Quem acompanha a implementação dos compromissos que o Brasil impôs a si mesmo no âmbito do Acordo de Paris não tem dúvida: o país caminha na contramão de suas próprias políticas climáticas.

Para além das crescentes emissões de carbono no país -que subiram 8,9% em 2016, tornando mais distante a meta de redução de 37% até 2025-, o que mais preocupa as organizações ligadas ao clima são a falta de coordenação entre os atores estatais e a descontinuidade na implementação da agenda ambiental.

A medida provisória 795, que concede incentivos fiscais ao setor de óleo e gás (principal emissor de carbono no mundo), é citada como o exemplo mais recente da falta de diálogo dentro do governo. Aprovada na quarta (29) na Câmara dos Deputados, a iniciativa segue para o Senado sem ter passado por consulta no Ministério do Meio Ambiente.
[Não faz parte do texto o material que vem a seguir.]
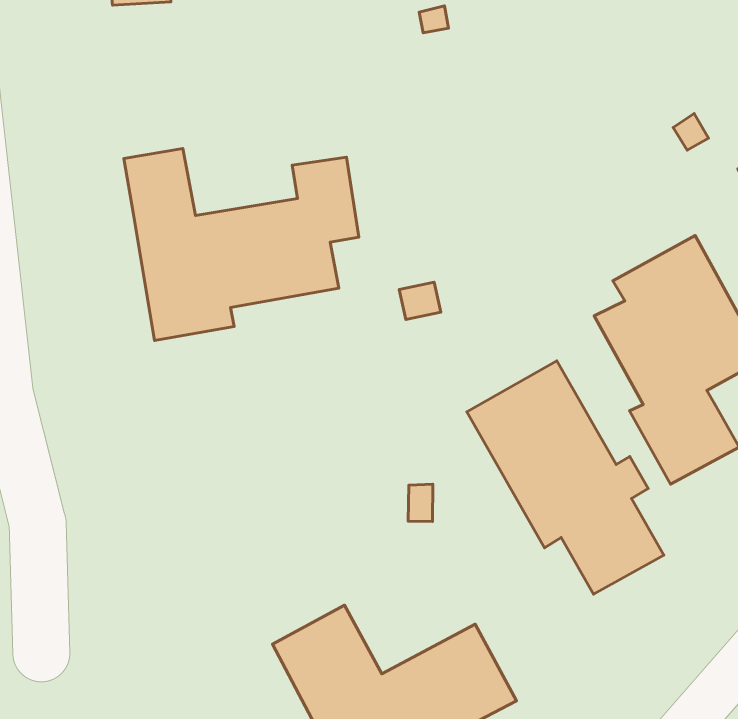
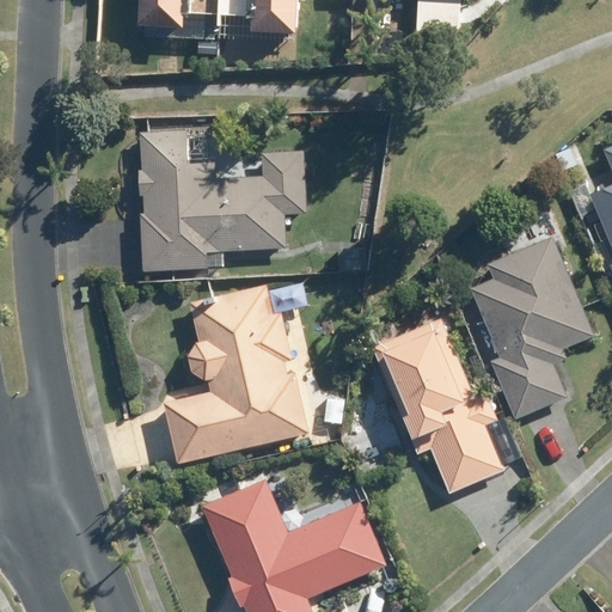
building: none -> [164,287,308,463]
O presidente da Comissão Mista de Mudanças Climáticas, senador Jorge Viana (PT-AC), disse contar “com o juízo do Senado” para barrar a medida. Entidades calculam que os benefícios cedidos ao setor podem chegar a R$ 1 trilhão até 2040.

 

Direções opostas

A proposta, contudo, não constitui um ponto fora da curva. Para Viviane Speranza, uma das autoras da mais recente análise do WRI (World Resources Institute) sobre as políticas climáticas brasileiras, o Plano Decenal de Energia (PDE) mostra o descolamento entre as agendas de clima e de desenvolvimento no governo brasileiro.
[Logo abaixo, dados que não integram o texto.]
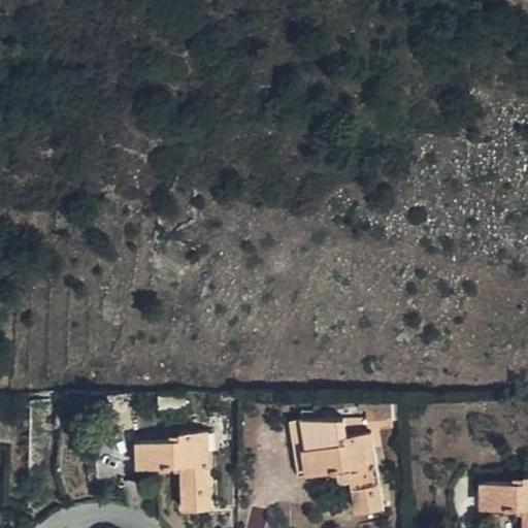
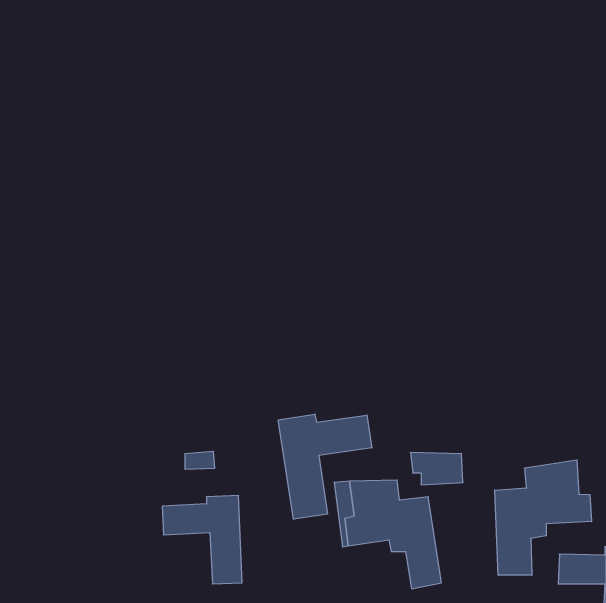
building: none -> [278,414,372,519]
building: none -> [495,460,591,575]

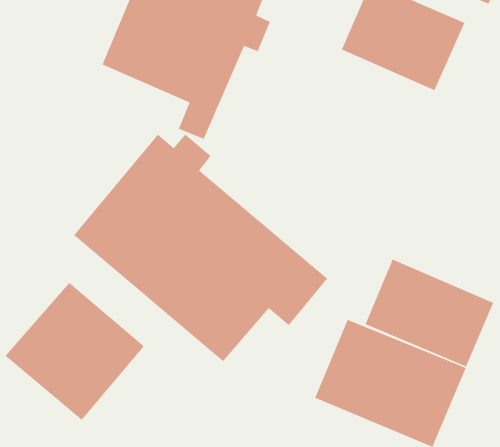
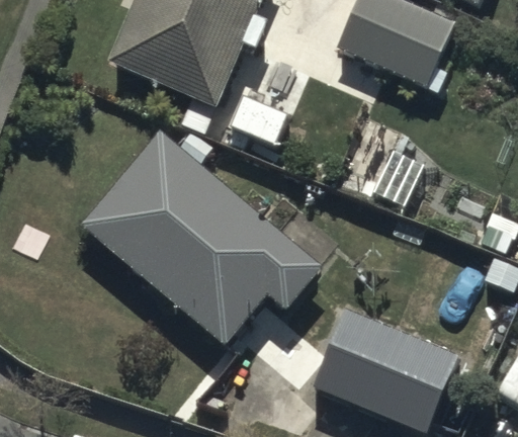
building: [365,258,494,367] -> none
building: [5,282,145,421] -> none

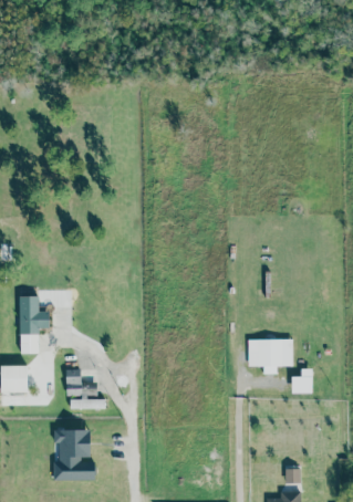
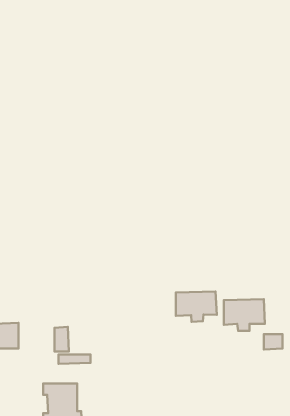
building: [20,295,50,353] -> none
building: none -> [176,292,217,322]

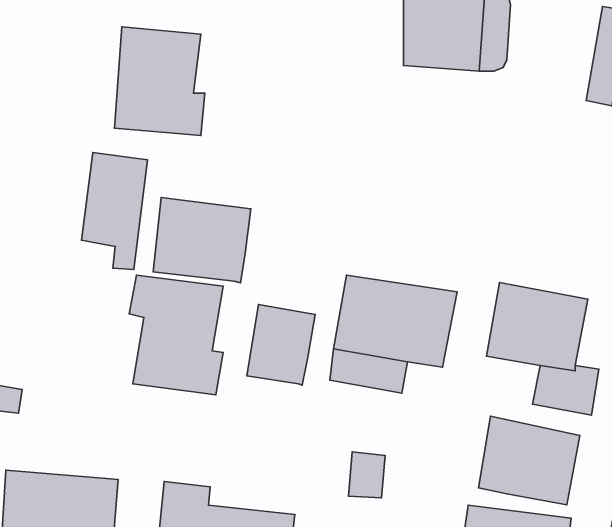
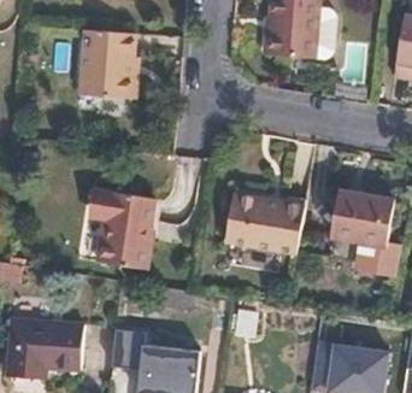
building: [82,152,148,269] -> none
building: [153,198,251,283] -> none
building: [247,305,315,385] -> none
building: [478,416,580,505] -> none

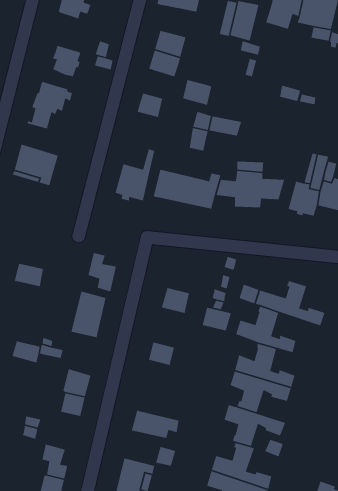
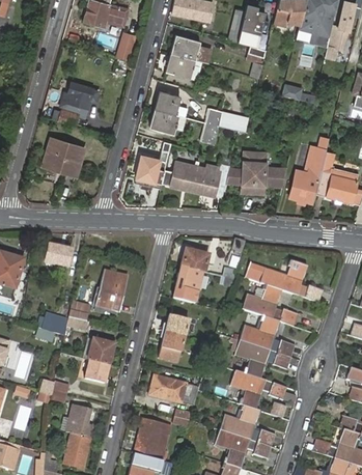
building: [52,45,81,77] -> none
building: [182,79,212,106] -> [150,109,177,133]
building: [88,252,117,292] -> none
building: [202,307,232,332] -> [182,249,208,272]
building: none -> [159,331,185,362]

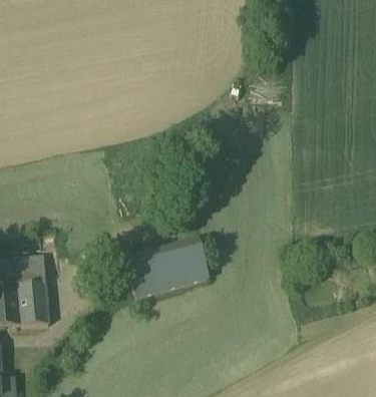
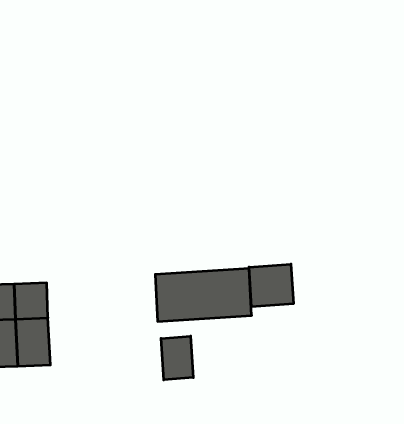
building: none -> [249,264,293,307]
building: none -> [161,336,193,380]

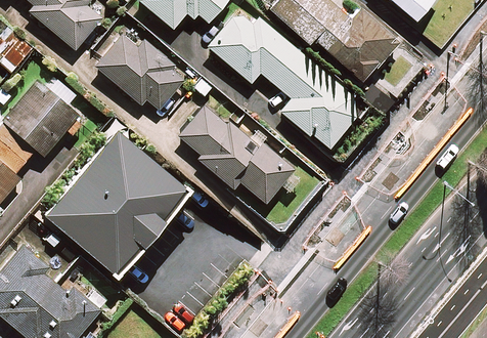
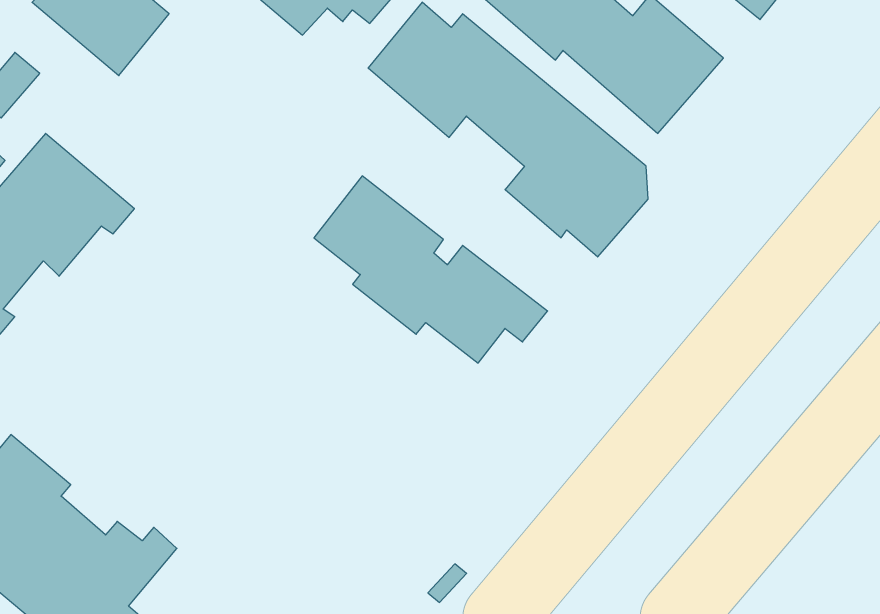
building: [96,35,184,110] -> none
building: [44,121,186,263] -> none

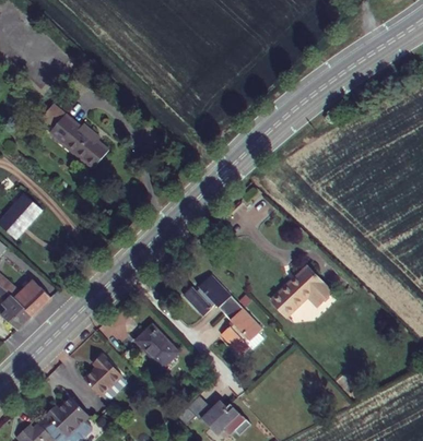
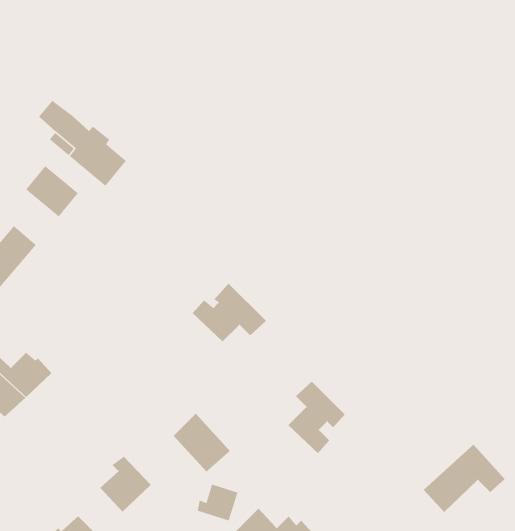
building: none -> [25,165,79,218]
building: [271,267,330,317] -> [423,444,505,513]
building: [184,275,237,318] -> [192,283,267,342]
building: none -> [197,484,239,522]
Embora a Política Nacional de Mudança do Clima tenha em 2009 estipulado o PDE como um instrumento para reduzir as emissões de carbono no setor energético, “a previsão para os próximos dez anos é que 74% dos investimentos sejam em fontes de energia fósseis”, aponta Speranza.

Segundo ela, para conseguir cumprir o que prometeu no Acordo de Paris, o Brasil deveria estar cumprindo promessas anteriores, previstas na Política Nacional de Mudança do Clima.

 

Sem conversa

Em 2007 foi criado um comitê interministerial com 16 pastas do governo para orientar a elaboração conjunta das políticas climáticas. O grupo, no entanto, não se reúne desde 2013. A Casa Civil está atualmente revendo o decreto que deu origem ao comitê e pode instituir uma nova governança climática.
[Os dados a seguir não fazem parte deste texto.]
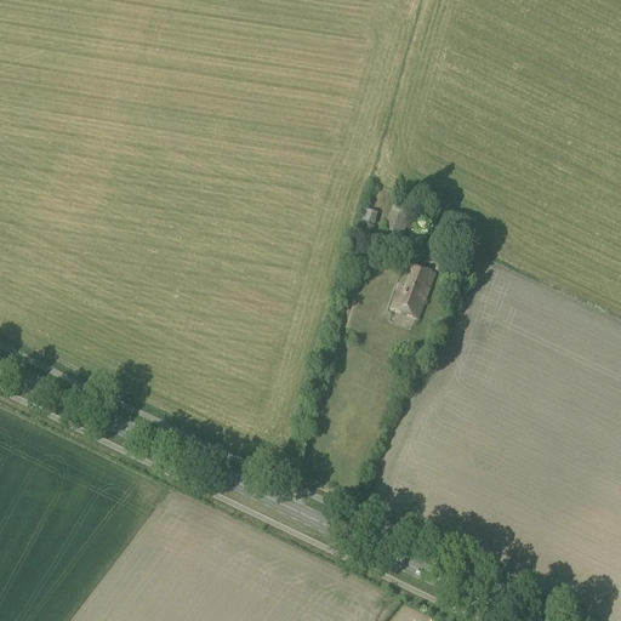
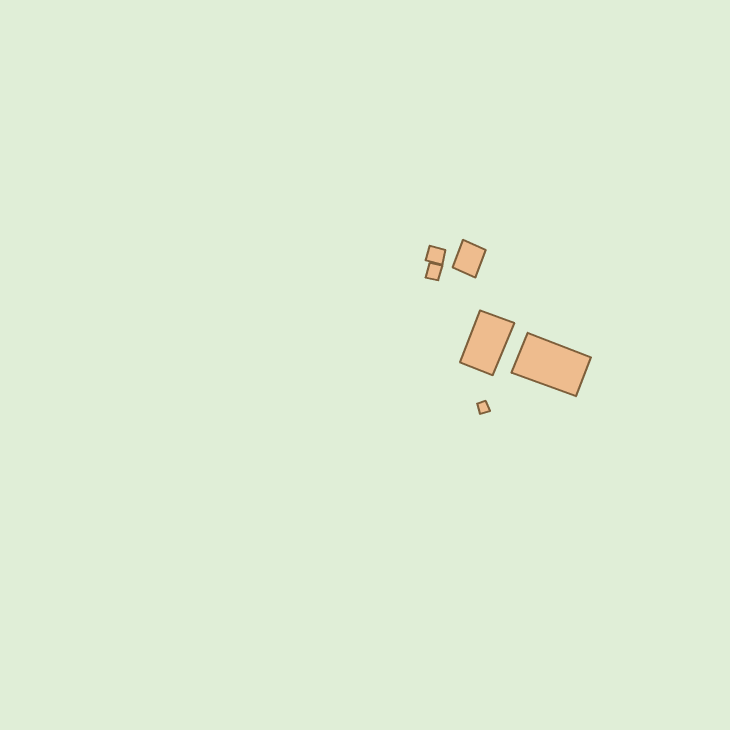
building: none -> [512,333,591,396]

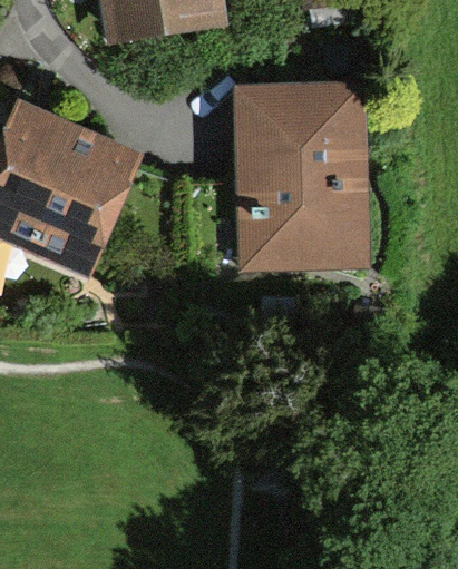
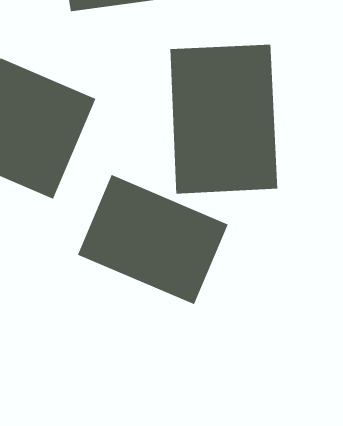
building: none -> [77,174,229,305]

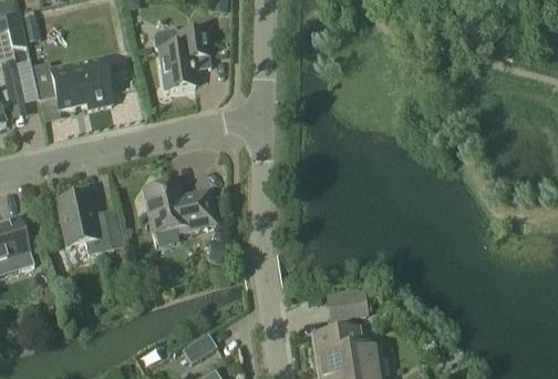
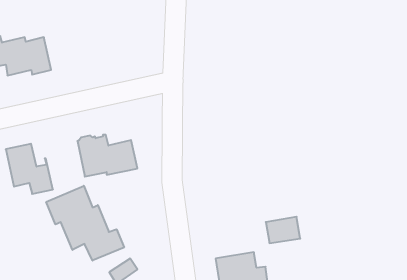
building: [153,27,210,88] -> none
building: none -> [46,186,124,261]
building: [326,287,368,319] -> [266,217,300,243]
A iniciativa preocupa organizações por não prever a participação da sociedade civil. “Se a sociedade não tiver licença para opinar, as chances de se implementar uma forma mais republicana e efetiva de governar a política de mudança do clima vão se esvair”, critica Natalie Unterstell, secretária executiva adjunta do Fórum Brasileiro de Mudança do Clima.

O órgão, com representantes do governo e da sociedade civil, foi criado justamente para ampliar a participação social na implementação das políticas do clima.

“Hoje corremos o risco de ter mais de um órgão cuidando do mesmo assunto, ou com políticas setoriais opostas, que não nos direcionam para o mesmo rumo”, diz.